Простой пример. Что люди ждали после президентской кампании? Нового правительства и нового премьера. Я с уважением отношусь к Дмитрию Анатольевичу Медведеву. Но в массовом сознании прорыв и фамилия Медведев не очень друг другу соответствуют. Медведев как драйвер развития не воспринимается. Отсюда и падение интереса к его выступлениям. Многие ли смотрели большое интервью премьера? А те, кто смотрел, запомнили только то, что он пообещал сократить бедность на 200 процентов. Оговорился, хотел сказать вдвое. Получилась бессмыслица. Попытки вербальных интервенций со стороны министров уже не работают, в статистику никто не верит. То есть правительство существует в своем мире, на другой планете живет, родной, как говорил один из героев фильма «Кин-дза-дза». Это показывают фокус-группы, об этом мы все чаще и чаще слышим на интервью. Самым интересным вопросом во время большой пресс-конференции Путина я бы назвал достоверность статистики, о которой спрашивали журналисты. И вот перед самым Новым годом поменялся руководитель Росстата. Власть после пресс-конференции президента признала проблему: слишком большое расхождение между цифрами и реальной жизнью.
— Региональные выборы в сентябре показали, что поддержка Путина уже не является гарантией победы. Люди начали голосовать против кандидата власти просто потому, что его поддерживает власть. Это временно или президент утратил свое сакральное значение для россиян?
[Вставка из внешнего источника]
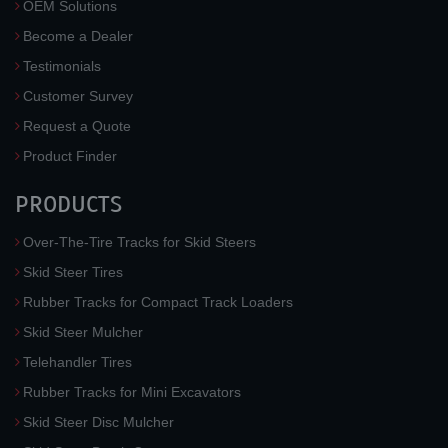
OEM Solutions
Become a Dealer
Testimonials
Customer Survey
Request a Quote
Product Finder
PRODUCTS
Over-The-Tire Tracks for Skid Steers
Skid Steer Tires
Rubber Tracks for Compact Track Loaders
Skid Steer Mulcher
Telehandler Tires
Rubber Tracks for Mini Excavators
Skid Steer Disc Mulcher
— Да, сакральность Путина осталась в прошлом. Того обожания, которое было еще 2-3 года назад, после 2014 года, уже нет. Перестала работать схема «царь хороший, а бояре плохие», хотя мы по-прежнему живем в квазисамодержавной стране. Перевод стрелок не помогает. За последнее время произошло то, чего вообще никогда не было. Если не ошибаюсь, 61 процент респондентов (по опросу «Левады») сказали, что за проблемы России несет ответственность Путин. При этом примерно столько же людей считают, что он справлялся со своей работой и его заслуга в том, что в стране произошли позитивные изменения. То есть одни и те же люди зачастую говорят, то Путин сделал много хорошего и что он виноват за проблемы. Защитный барьер, роль которого выполняли многие губернаторы в территориях, пробит. Громоотвод больше не срабатывает.
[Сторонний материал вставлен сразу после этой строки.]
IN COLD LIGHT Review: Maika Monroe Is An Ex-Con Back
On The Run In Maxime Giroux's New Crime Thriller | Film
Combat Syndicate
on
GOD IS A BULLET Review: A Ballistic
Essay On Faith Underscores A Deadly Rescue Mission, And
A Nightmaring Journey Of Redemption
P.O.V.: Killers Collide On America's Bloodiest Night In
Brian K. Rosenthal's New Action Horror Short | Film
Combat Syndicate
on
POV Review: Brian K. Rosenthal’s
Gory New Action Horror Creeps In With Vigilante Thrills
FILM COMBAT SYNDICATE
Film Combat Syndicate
Хотя большинство все равно продолжает поддерживать Путина потому, что он безальтернативен. Будут надеяться и верить, что от увлечения внешней политикой он перейдет к внутренней повестке. Будут считать, что достойного преемника или замены нет. И за это он будет держаться до последнего. Но если Путин у нас тефлоновый, то губернаторы — не тефлоновые, и кандидаты от «Единой России» тоже. Например, у меня все родственники в Приморье и много знакомых, я родился в Находке и много общаюсь с жителями края. Спрашиваю: «Почему прокатили Тарасенко?». Отвечают: «Потому что единоросс». Это уже как клеймо.
— Между тем в декабре пять губернаторов вступили в «Единую Россию». Это поможет партии или наоборот?
— Вступление Бречалова, губернатора Удмуртии добавит партии плюсы, так как у него хороший рейтинг и претензии к нему не накопились. А вот вступление в партию власти челябинского губернатора Дубровского создаст проблемы и ему самому, и партии. Тут не тот случай, когда минус на минус дает плюс. Тут минус на минус дает два минуса. Замахнуться на президента никто не хочет и не может, но виновников искать надо. Пока во всем виновата «Единая Россия». То, что она стала центром притяжения общественного негатива, будет сказываться на результатах дальнейших выборов. Многие единороссы будут скрывать свою партийную принадлежность и будут делать ставку на самих себя. А был период, когда принадлежность к партии власти давала автоматически 15-20 процентов. Был период, когда вообще вопрос избрания решала фотография с Путиным.
— Изменится ли в итоге отношение избирателей к выборам, люди начнут ходить на голосования?
— У нас долгое время считалось, что выборы ничего не решают. Но когда случилась ситуация со вторыми турами во Владимирской области, Хабаровском крае, Хакасии, когда отменили результаты выборов в Приморье, многие поняли, что выборы что-то решают. Главное, что обычные люди начинают понимать, что тайное голосование против — это самая легкая и безопасная форма протеста. Пришел на избирательный участок, достал фигу из кармана и никто не узнает, как ты проголосовал.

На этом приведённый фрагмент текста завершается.